I do not believe in bluffing. A bluffer sooner or later is found out and called. Many people have recently said to me, "We would not have had to go to war to stop Germany's advance on Czecho-Slovakia. All we would have had to do was to tell Germany that if she advanced on Czecho-Slovakia we would declare war." Those people approach the problem in wrong fashion. We must never tell any foreign country "if you do thus and so we will declare war," unless we are prepared to declare war. It is only by such a policy that our words will carry weight and we will keep from being involved in war.

Next comes the question of going to the aid of one nation or another in material fashion. This is generally known by those who advocate it as "standing behind" some one or some group of foreign powers. I want to warn our people against embarking on such a policy lightly. For the reasons already given, I am confident that if we do this we may ultimately find that instead of standing behind them we will be standing in front of them.

Should such question as material aid for one nation to the exclusion of some other be under consideration, it must be discussed openly with the American people, not decided secretly.

I want to make clear in all that I have said that I am speaking of our action as a nation. Our action in our capacity as citizens may be entirely different. As private individuals we naturally have sympathies with one or the other side in most conflicts. For example, I personally am shocked at the treatment that is being meted out to the Jews in Germany. It is brutal and barbarous. As a private citizen, not holding public position, I have spoken thereon and worked to alleviate the lot of those persecuted. Again I am in thorough sympathy with the Chinese struggle against the onslaught of Japan. Indeed, as a private citizen I am now chairman of the United Council for Civilian Relief in China. Perhaps I can put my point most clearly by saying that if I were in my twenties, instead of fifty-one, I would be strongly tempted as an individual to enlist in the Chinese army—but though willing to do that, I would oppose with every once of strength I have any declaration of war by our country on Japan. In one case the payment is made by the individual, in the other, by all our nation.

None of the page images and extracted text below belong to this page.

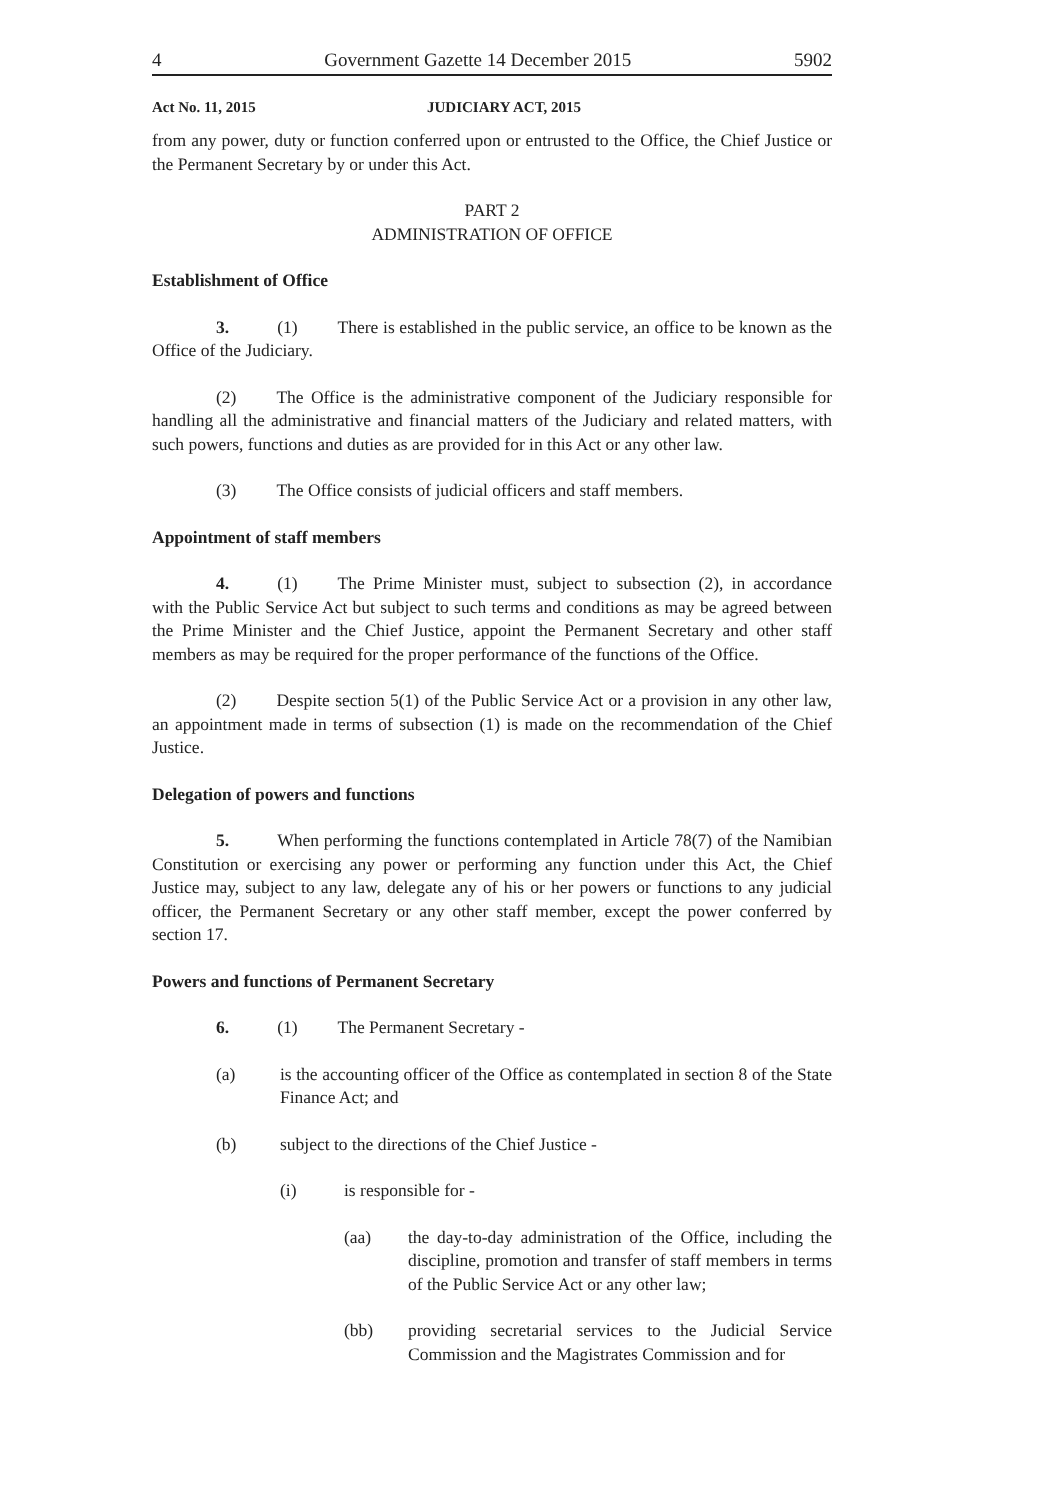4 Government Gazette 14 December 2015 5902
Act No. 11, 2015 JUDICIARY ACT, 2015
from any power, duty or function conferred upon or entrusted to the Office, the Chief Justice or the Permanent Secretary by or under this Act.
PART 2
ADMINISTRATION OF OFFICE
Establishment of Office
3. (1) There is established in the public service, an office to be known as the Office of the Judiciary.
(2) The Office is the administrative component of the Judiciary responsible for handling all the administrative and financial matters of the Judiciary and related matters, with such powers, functions and duties as are provided for in this Act or any other law.
(3) The Office consists of judicial officers and staff members.
Appointment of staff members
4. (1) The Prime Minister must, subject to subsection (2), in accordance with the Public Service Act but subject to such terms and conditions as may be agreed between the Prime Minister and the Chief Justice, appoint the Permanent Secretary and other staff members as may be required for the proper performance of the functions of the Office.
(2) Despite section 5(1) of the Public Service Act or a provision in any other law, an appointment made in terms of subsection (1) is made on the recommendation of the Chief Justice.
Delegation of powers and functions
5. When performing the functions contemplated in Article 78(7) of the Namibian Constitution or exercising any power or performing any function under this Act, the Chief Justice may, subject to any law, delegate any of his or her powers or functions to any judicial officer, the Permanent Secretary or any other staff member, except the power conferred by section 17.
Powers and functions of Permanent Secretary
6. (1) The Permanent Secretary -
(a) is the accounting officer of the Office as contemplated in section 8 of the State Finance Act; and
(b) subject to the directions of the Chief Justice -
(i) is responsible for -
(aa) the day-to-day administration of the Office, including the discipline, promotion and transfer of staff members in terms of the Public Service Act or any other law;
(bb) providing secretarial services to the Judicial Service Commission and the Magistrates Commission and for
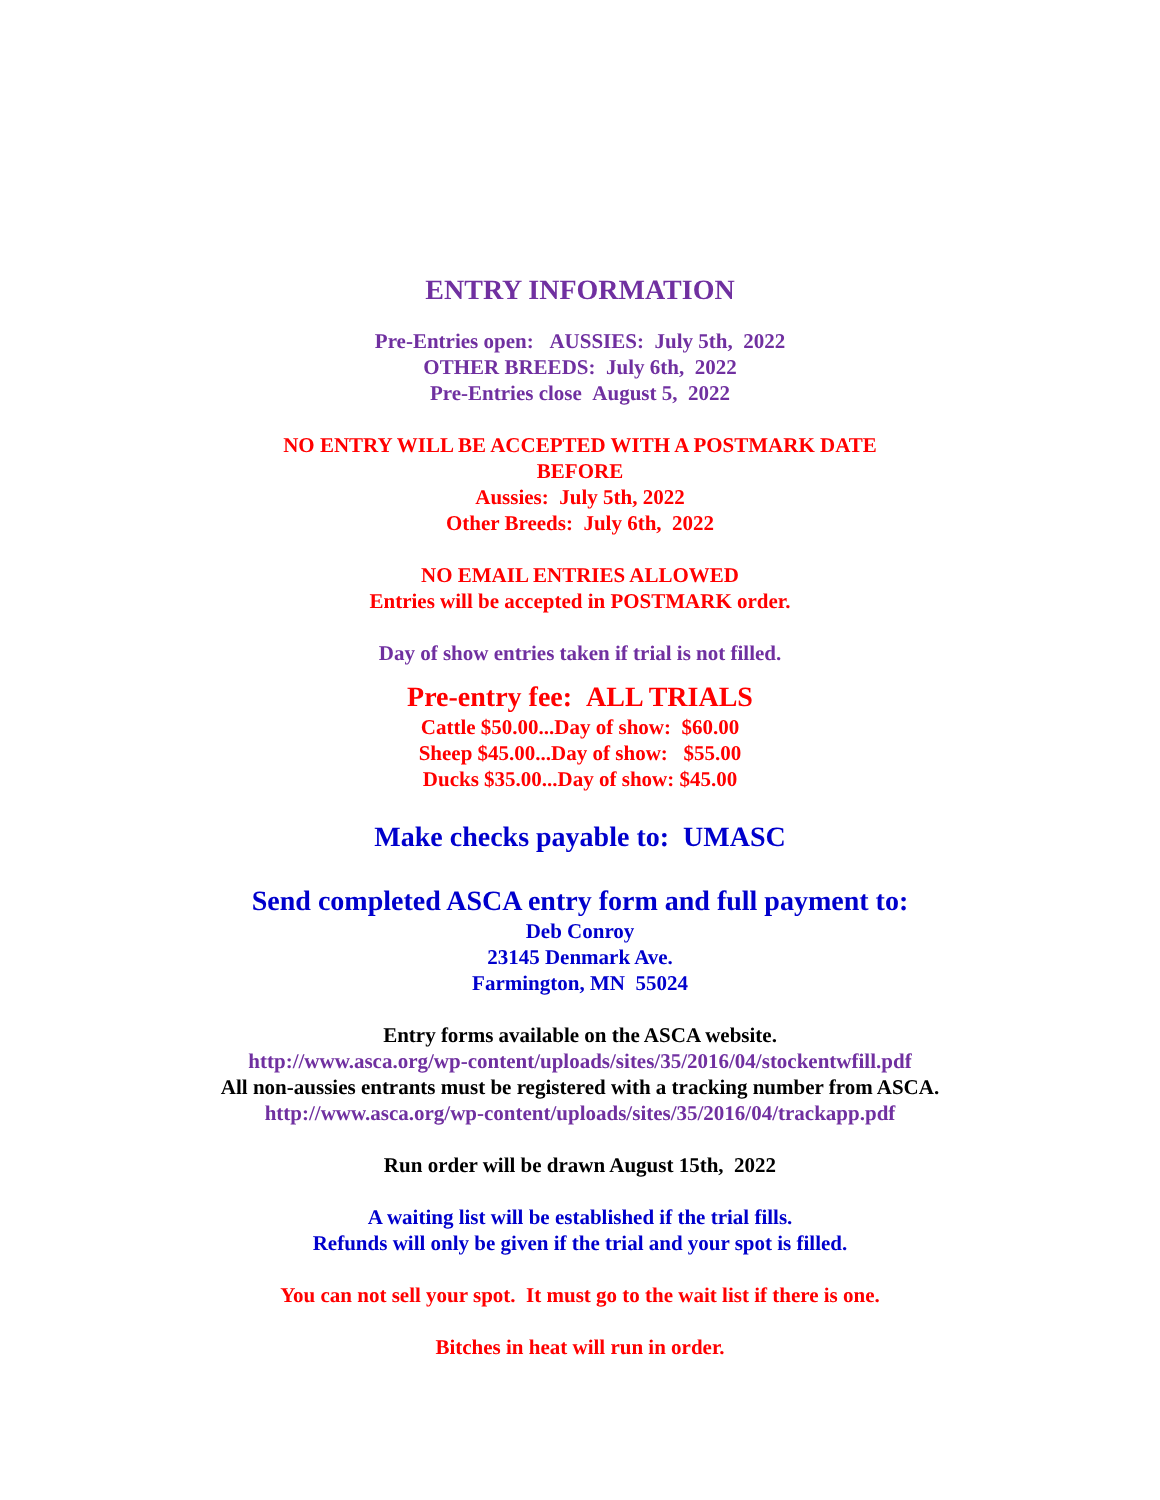ENTRY INFORMATION
Pre-Entries open: AUSSIES: July 5th, 2022
OTHER BREEDS: July 6th, 2022
Pre-Entries close August 5, 2022
NO ENTRY WILL BE ACCEPTED WITH A POSTMARK DATE
BEFORE
Aussies: July 5th, 2022
Other Breeds: July 6th, 2022
NO EMAIL ENTRIES ALLOWED
Entries will be accepted in POSTMARK order.
Day of show entries taken if trial is not filled.
Pre-entry fee: ALL TRIALS
Cattle $50.00...Day of show: $60.00
Sheep $45.00...Day of show: $55.00
Ducks $35.00...Day of show: $45.00
Make checks payable to: UMASC
Send completed ASCA entry form and full payment to:
Deb Conroy
23145 Denmark Ave.
Farmington, MN 55024
Entry forms available on the ASCA website.
http://www.asca.org/wp-content/uploads/sites/35/2016/04/stockentwfill.pdf
All non-aussies entrants must be registered with a tracking number from ASCA.
http://www.asca.org/wp-content/uploads/sites/35/2016/04/trackapp.pdf
Run order will be drawn August 15th, 2022
A waiting list will be established if the trial fills.
Refunds will only be given if the trial and your spot is filled.
You can not sell your spot. It must go to the wait list if there is one.
Bitches in heat will run in order.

I have noticed often that those who are keenest for belligerent action on the part of our nation are not found at the battle front when the great guns are thundering.

Hosea Bigelow, that delightful old hard-headed American character created by Bryant, said:

"Governor B. is a sensible man—
He stays to his home and looks arter his folks;
He draws his furrer ez straight ez he can,
An' into nobody's tater-patch pokes."

That was good sound advice then, and it is good sound advice now. Idealism, to be of real value, must be mated with common sense. We owe a duty to all humanity, but our primary duty is to the men, women and children who are citizens of our country. We must be practical in our approach for their sake.

An important part of our policy today is the neutrality act that is now under consideration. I do not believe in automatic embargoes. It is impossible to tell what their effects may be, not merely on others, but on our country. I therefore believe that this feature should be repealed. On the other hand, I believe most emphatically that no further powers should be granted to the President. If we grant additional powers to the President we are placing ourselves in a position where his acts may drag us into war.

A great Democratic President, Woodrow Wilson, spoke for "open covenants, openly arrived at." Let us insist that all determinations of foreign policy vital to our well-being be made openly in consultation with our own elected representatives. No man and no small group of men have the right to decide for the American people questions of this sort in secret.

Above all, we must not permit ourselves to be stampeded in our foreign policy. We can best serve our own people and other nations as well by preserving our representative democracy. If we maintain it, not only will our people be served, but also other nations, for we will furnish a beacon towards which they may struggle from the mires of dictatorship and tyranny. If we lose it the light will have gone out not only for this country but for the world.